My journey of tracking and the diff temp sensor on my 16GTPP. I received the light the first time on the car in nearly stock form(only a SW catback). This was mostly due to hot lapping the car. Car sat for only 5 mins and then it was back out on a short track.

After that I changed the fluid to amsoil (factory equivalent weight) and wrapped the exhaust. Never got the temp warning again until I did long tube headers.

My thought is that the cats on the factory system were holding a lot of the heat. Hence why I also found melted wire looms when removing the factory exhaust manifold/cat near the placement of the cat.

With the long tube headers, stiffer suspension(shocks, springs & sway bars) I was getting the temp sensor to hit after about 12-13 mins of a session at Hallett Mortor Raceway in June. Granted it was warm that day, with a high of 90°. I believe the long tubes with no cats and minimum restriction is allowing more thermal energy to travel down the system. Also the fact that the suspension got a bit stiffer could play into things as well.

- [MATERIAL SHOWN]:
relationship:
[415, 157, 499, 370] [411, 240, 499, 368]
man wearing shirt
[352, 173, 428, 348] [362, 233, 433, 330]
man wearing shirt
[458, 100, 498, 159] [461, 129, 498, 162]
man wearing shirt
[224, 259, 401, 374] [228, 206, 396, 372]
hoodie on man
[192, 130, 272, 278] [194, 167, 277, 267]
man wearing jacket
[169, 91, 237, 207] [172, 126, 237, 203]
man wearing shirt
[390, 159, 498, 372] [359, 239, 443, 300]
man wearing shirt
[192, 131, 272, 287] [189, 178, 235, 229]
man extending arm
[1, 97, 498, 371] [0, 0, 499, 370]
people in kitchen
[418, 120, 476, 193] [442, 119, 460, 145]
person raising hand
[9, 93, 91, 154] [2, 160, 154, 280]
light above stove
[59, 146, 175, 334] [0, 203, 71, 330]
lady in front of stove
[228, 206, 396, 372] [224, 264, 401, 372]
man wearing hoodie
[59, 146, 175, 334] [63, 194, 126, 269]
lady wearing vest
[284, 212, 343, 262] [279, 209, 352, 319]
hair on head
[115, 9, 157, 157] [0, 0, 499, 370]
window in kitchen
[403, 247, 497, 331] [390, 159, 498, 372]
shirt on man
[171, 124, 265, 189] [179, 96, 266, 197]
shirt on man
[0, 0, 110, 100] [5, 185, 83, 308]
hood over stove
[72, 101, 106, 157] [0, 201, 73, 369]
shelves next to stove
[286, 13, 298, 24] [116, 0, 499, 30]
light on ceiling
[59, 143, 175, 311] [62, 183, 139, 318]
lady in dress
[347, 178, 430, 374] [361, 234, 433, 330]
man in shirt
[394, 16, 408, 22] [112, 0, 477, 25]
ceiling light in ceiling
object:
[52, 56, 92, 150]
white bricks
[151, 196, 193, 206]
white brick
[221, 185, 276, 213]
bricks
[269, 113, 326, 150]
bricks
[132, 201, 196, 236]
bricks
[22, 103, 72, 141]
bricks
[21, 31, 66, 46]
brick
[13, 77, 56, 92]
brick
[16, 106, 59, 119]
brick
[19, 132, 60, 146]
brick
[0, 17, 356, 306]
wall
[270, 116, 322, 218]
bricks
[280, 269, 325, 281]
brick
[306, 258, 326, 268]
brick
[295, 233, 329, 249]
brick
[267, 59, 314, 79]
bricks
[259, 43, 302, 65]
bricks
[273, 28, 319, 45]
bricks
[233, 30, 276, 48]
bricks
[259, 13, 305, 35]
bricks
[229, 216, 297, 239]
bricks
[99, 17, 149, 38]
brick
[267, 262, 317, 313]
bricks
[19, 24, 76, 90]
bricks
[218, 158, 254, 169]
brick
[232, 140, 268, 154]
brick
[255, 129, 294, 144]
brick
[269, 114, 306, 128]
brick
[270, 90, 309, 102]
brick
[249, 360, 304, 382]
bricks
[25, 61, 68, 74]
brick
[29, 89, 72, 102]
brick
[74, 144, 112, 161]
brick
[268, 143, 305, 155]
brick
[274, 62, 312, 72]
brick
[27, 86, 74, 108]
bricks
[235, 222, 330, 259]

- [WHAT YOU NEED TO DO]: Reproduce word for word the passage of the post above about the differential temperature warning, starting with "After that I" and going on through "long tube headers.".

- [THE ANSWER]:
After that I changed the fluid to amsoil (factory equivalent weight) and wrapped the exhaust. Never got the temp warning again until I did long tube headers.